Vann acknowledges that the early Stuart policy of plantation facilitated the emigration of Scots to Ireland, and for those who feared and loathed the religious policies of the regime, early seventeenth century Ulster [nine northern counties in Ireland] could stand as a land of refuge. But only for some. Scotland featured numerous socioeconomic challenges, and for some dissenters, rising rents, unproductive lands, and failed crops were evidence of punishment from an angry God.
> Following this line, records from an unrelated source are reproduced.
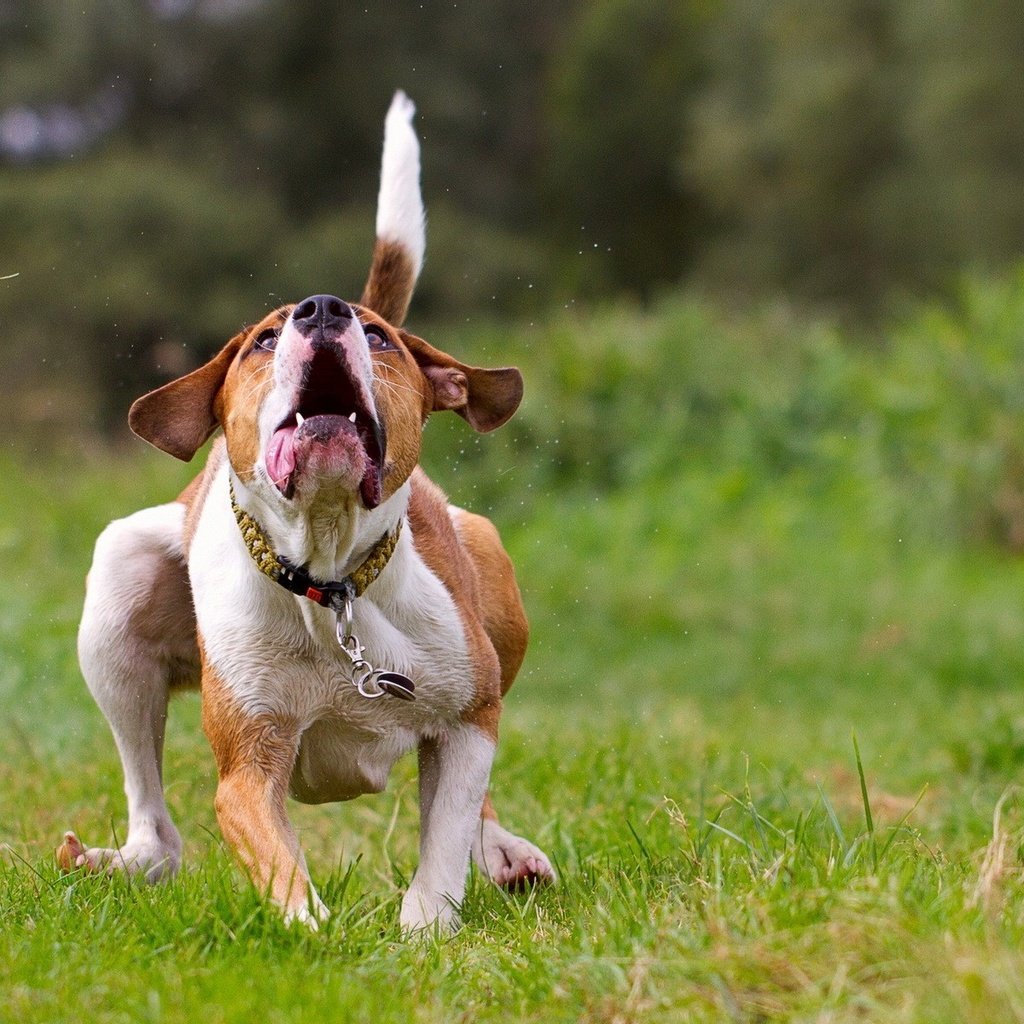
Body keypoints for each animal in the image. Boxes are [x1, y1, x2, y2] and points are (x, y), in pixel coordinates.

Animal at [56, 92, 552, 933]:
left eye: (380, 338)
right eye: (263, 338)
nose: (324, 310)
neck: (329, 582)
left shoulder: (467, 717)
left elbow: (448, 830)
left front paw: (423, 929)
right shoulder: (247, 769)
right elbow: (281, 869)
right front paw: (317, 936)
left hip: (493, 584)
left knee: (475, 801)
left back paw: (507, 853)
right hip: (118, 586)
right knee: (158, 831)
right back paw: (120, 861)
Therefore, migration became an opportunity to atone for one's sins as well, although individuals leaving Scotland owing to poverty could expect little sympathy from their religious leaders.

==Publications==
Vann's academic works include Rediscovering the South's Celtic Heritage; In Search of Ulster-Scots Land: The Birth and Geotheological Imaginings of a Transatlantic People; Geography Toward History: Studies in the Mediterranean Basin and Mesopotamia (with Ellsworth Huntington); The Forces of Nature: Our Quest to Conquer the Planet; Presbyterian Social Ties and Mobility in the Irish Sea Culture Area, 1610–1690; and Climate Change in History: A Geotheological Perspective (2020), which uses biblical and qur'anic narratives alongside paleoclimatological studies to establish dates for those writings and to examine how ancient societies understood climate and weather.

His book Puritan Islam: The Geoexpansion of the Muslim World was selected by Choice, a division of the American Library Association (ALA), as a Top 25 Outstanding Academic Title for 2012. A review in the April 2012 issue of Choice wrote that Puritan Islam was "perhaps the best geographical text produced on this subject since 2000" and of "utmost significance in finally taking the topic away from the emotional to where it needs to be—rational and explanatory discussion." On her show Spirited Debate, Lauren Green of Fox News referred to Puritan Islam as a "fascinating book."

==Media==
Vann has appeared as a guest on radio and television programs, including BBC Scotland; Fox News Channel's "Spirited Debate" with Lauren Green; Ecotopia with Susan and Stephen Tchudi; "Science Fantastic" with Professor Michio Kaku; the "Mancow Experience"; "Point of Inquiry" with Josh Zepps; BBC Two; Northern Visions TV in Belfast, Northern Ireland; and PBS's Tennessee Life.